Joined, Burger King and Tim Hortons rake in $23 billion in annual revenues, with over 18,000 restaurant outlets in 100 countries. This merger will see both expand their international footprints under the guidance of Burger King majority owners 3G Capital, the Brazilian private equity firm that acquired the burger giant in 2010.

Speaking to CNBC in May on the subject of tax inversion deals, Warren Buffett said, “It does get a little annoying when we see other people paying far lower tax rates while engaging in the same sorts of businesses that we engage in.”

Now Buffett appears to have decided to get in on the game: The Oracle of Omaha is extending financing to Burger King for its planned takeover of Canadian coffee-and-donuts chain Tim Hortons , the Wall Street Journal reported Monday evening, citing sources familiar with the deal.

After the the deal is completed, Burger King plans to move its headquarters from Miami to Oakville, Ontario, where it would be subject to Canada’s federal corporate tax rate of 15%, far below the top U.S. marginal rate of 35%. It would be the latest in a series of foreign acquisitions by U.S. companies designed to lower their tax bills. In a so-called tax inversion deal, a U.S. company reincorporates in the country of a business it buys — Ireland, with its 12.5% corporate tax rate, is a favored destination — or in another country altogether.

To get around previous restrictions passed by Congress to discourage corporate tax flight, a U.S. company must do a deal that raises the foreign share of ownership in its stock above 20%. A spate of tax inversions this year, mostly involving health care companies, has raised the ire of President Obama and Congress, and the Treasury Department is preparing tax rule changes to tame the practice.

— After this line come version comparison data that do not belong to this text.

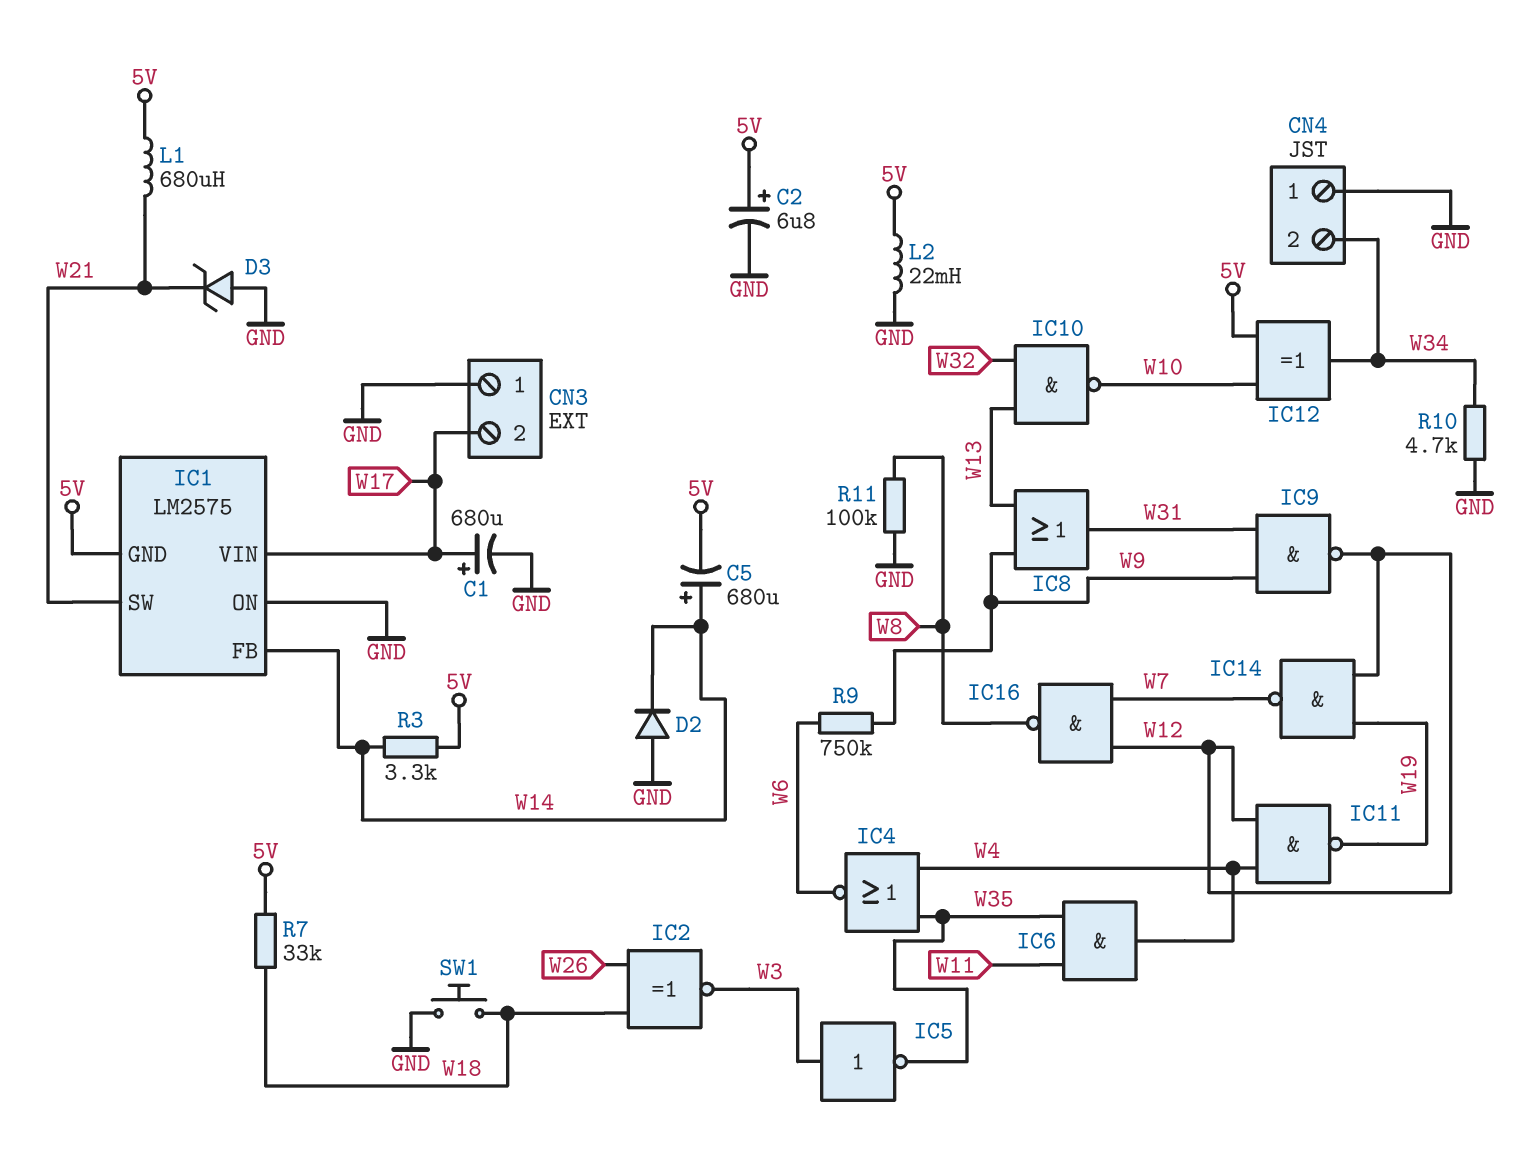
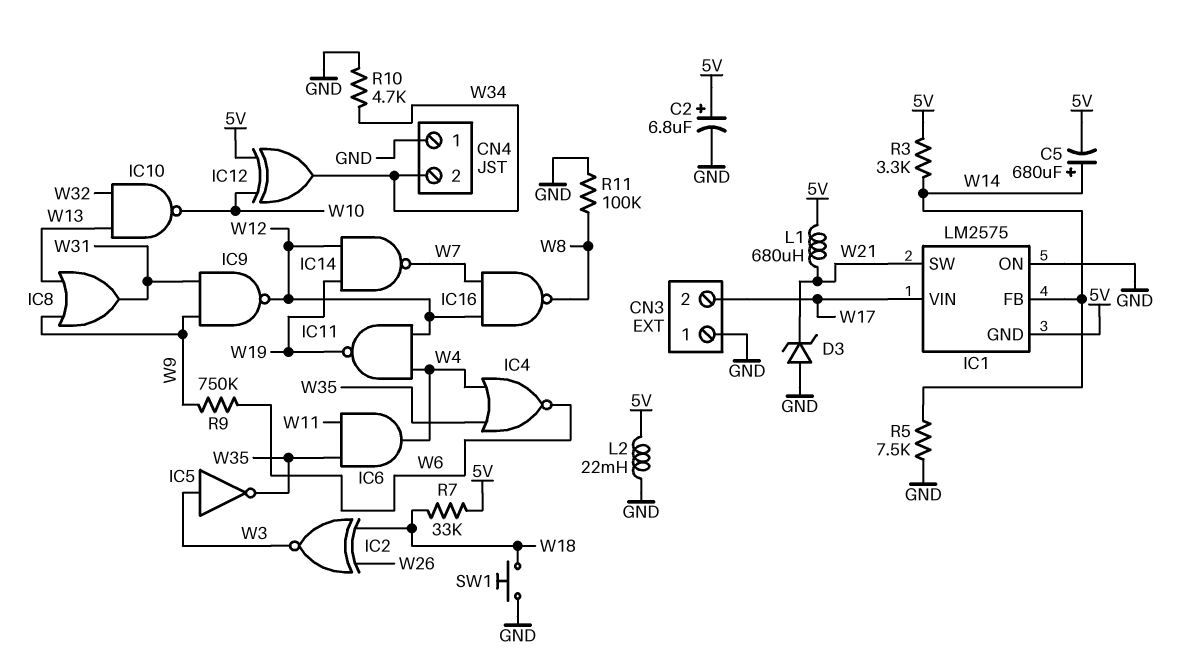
C1: 680uF (plus W17, minus GND) -> none
D2: diode (A GND, K W14) -> none
R5: none -> 7.5k (GND, W14)

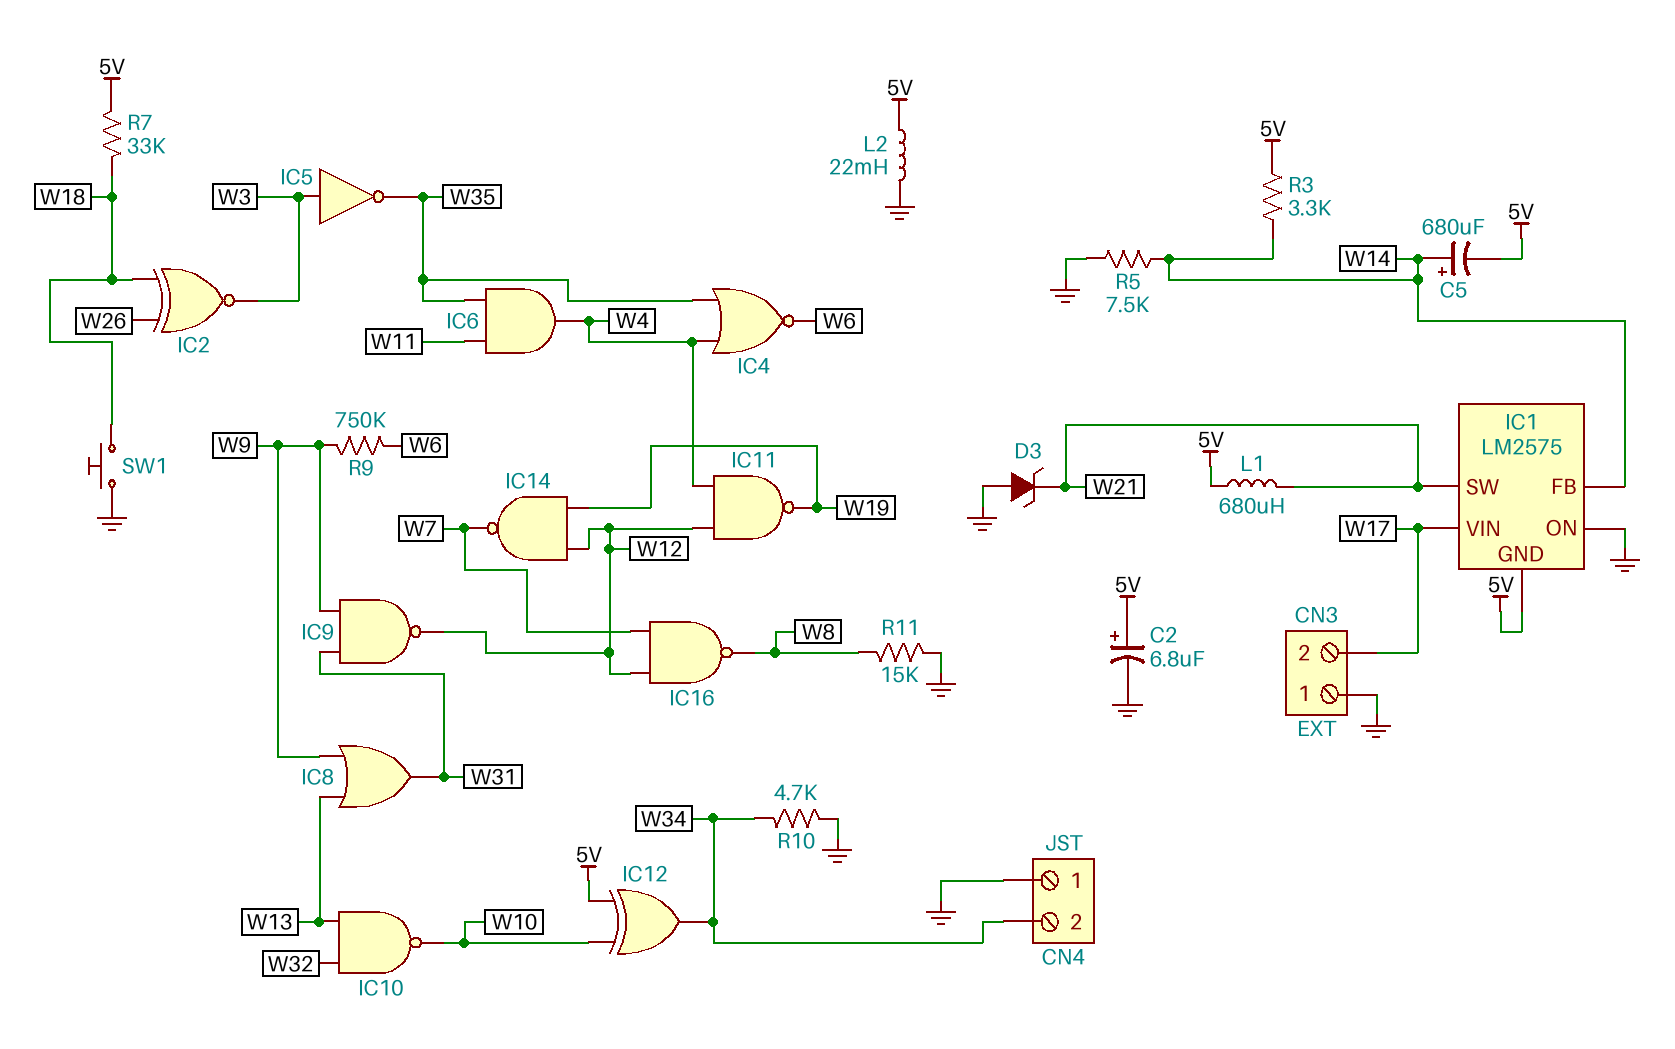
R11: 100k (GND, W8) -> 15k (GND, W8)

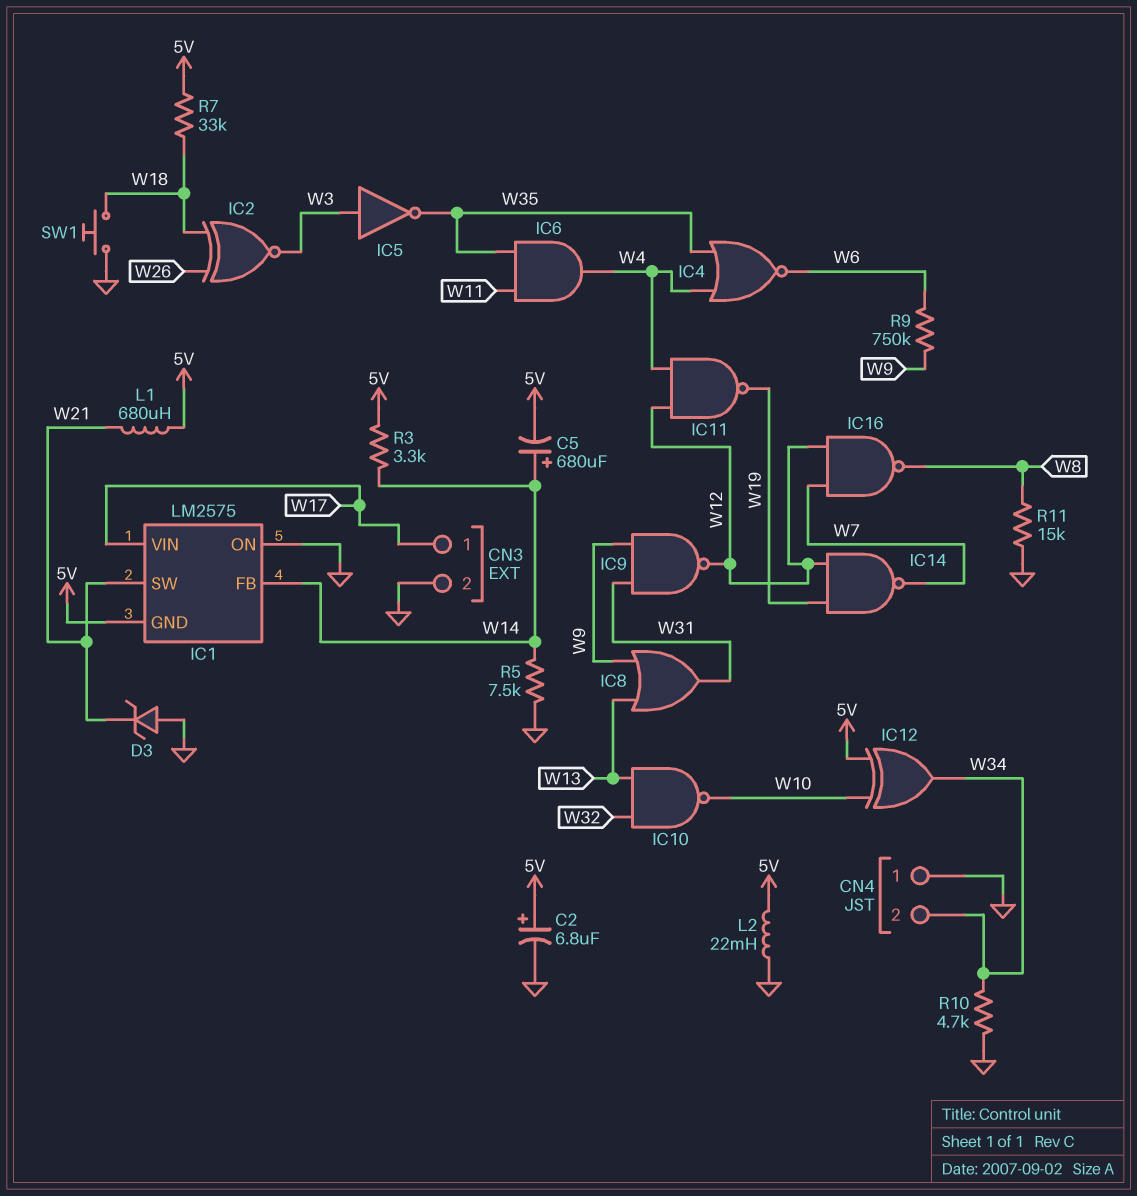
CN3 pin 1: GND -> W17
CN3 pin 2: W17 -> GND

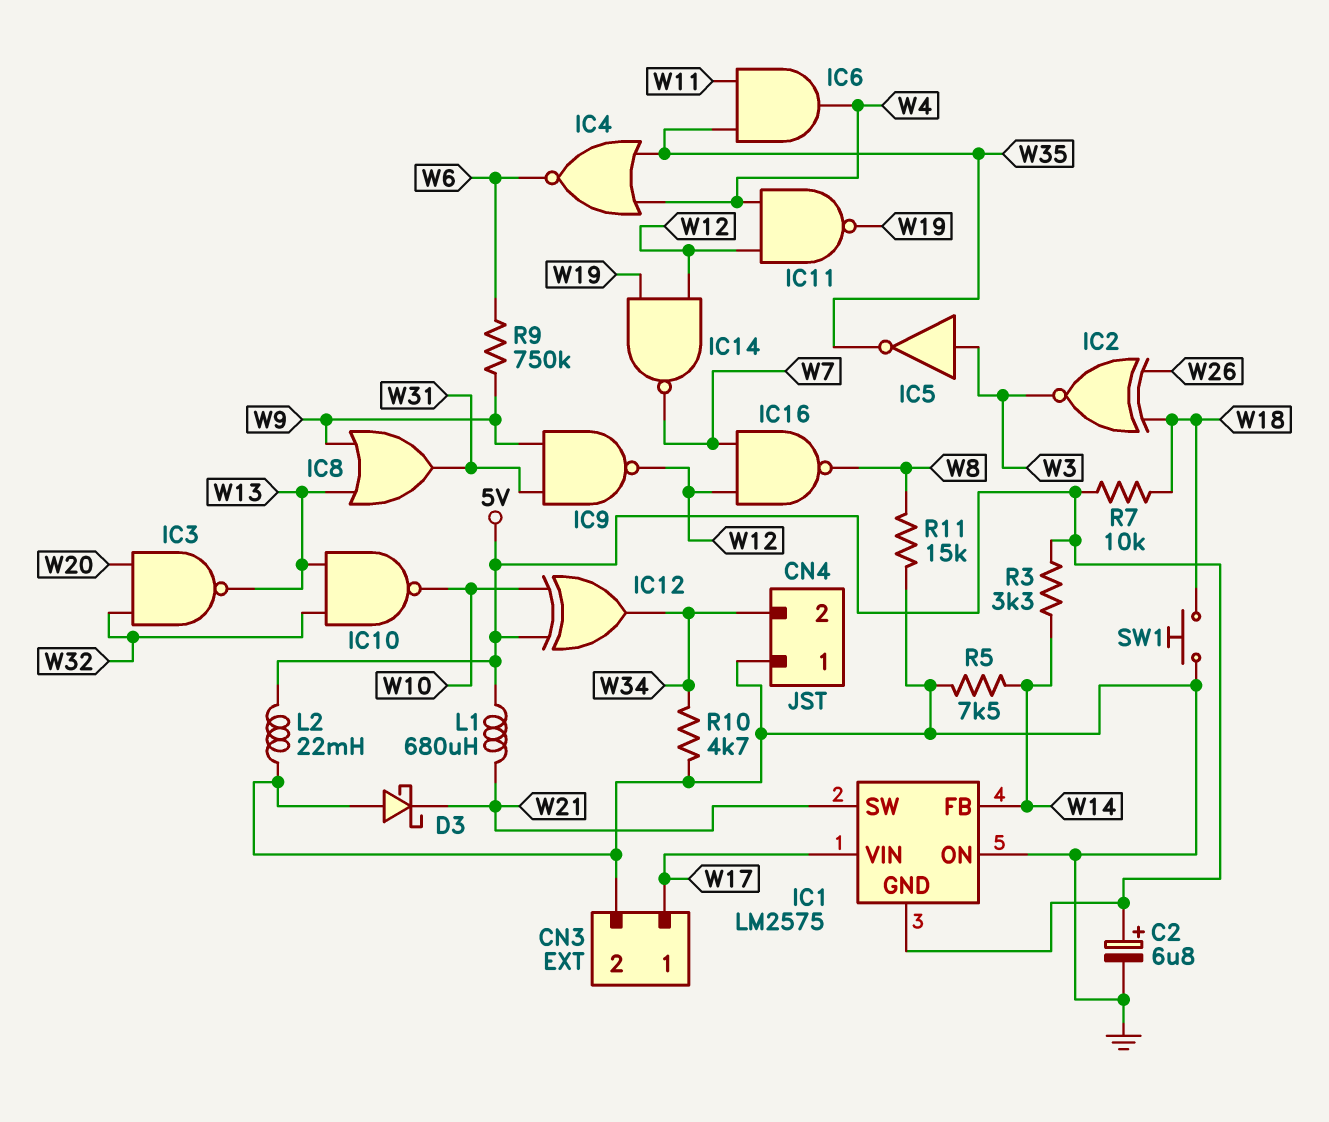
C5: 680uF (plus W14, minus 5V) -> none
D3: zener (A GND, K W21) -> schottky (A GND, K W21)
IC3: none -> NAND (in W20, in W32, out W13)
R7: 33k (5V, W18) -> 10k (5V, W18)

However, there are other rationales for Burger King to do the deal, besides lower taxes, as Forbes’ Clare O’Connor points out: Management is likely to take Tim Hortons international, copying from the same overseas expansion playbook that Burger King has used to good effect since 2010, and there could be synergies to offering overseas diners two vastly different takes on Western fast food.

Investors gave an enthusiastic reception to the news of the talks between the companies, which broke Sunday night;

Tim Hortons shares rose 18.9% on the New York Stock Exchange on Monday, while Burger King shot up 19.5%.

The combined company would be controlled by Burger King’s biggest shareholder, Brazilian private-equity firm 3G Capital. Buffett partnered with 3G last year to buy Heinz, and he has said that he would be happy to work with them again.

Buffett told CNBC in May that he doesn’t think U.S. companies are overtaxed compared to their competitors overseas.

”If you look at corporate taxes as a percentage of GDP since World War II, they’ve come down from 4% to about 2% — in fact under 2%. That’s while corporate profits have been hitting record levels. … Corporations are doing fine in the United States.”

He said, however, that he expected the surge in companies looking to move their tax domiciles overseas would force Congress to address the issue, and perhaps even rethink the corporate tax code completely. “This whole thing … will cause one hell of a fight in corporate America.”

The participation of America’s most famous investor in the flight of one our country’s most well-known fast-food brands only seems likely to make that fight more intense.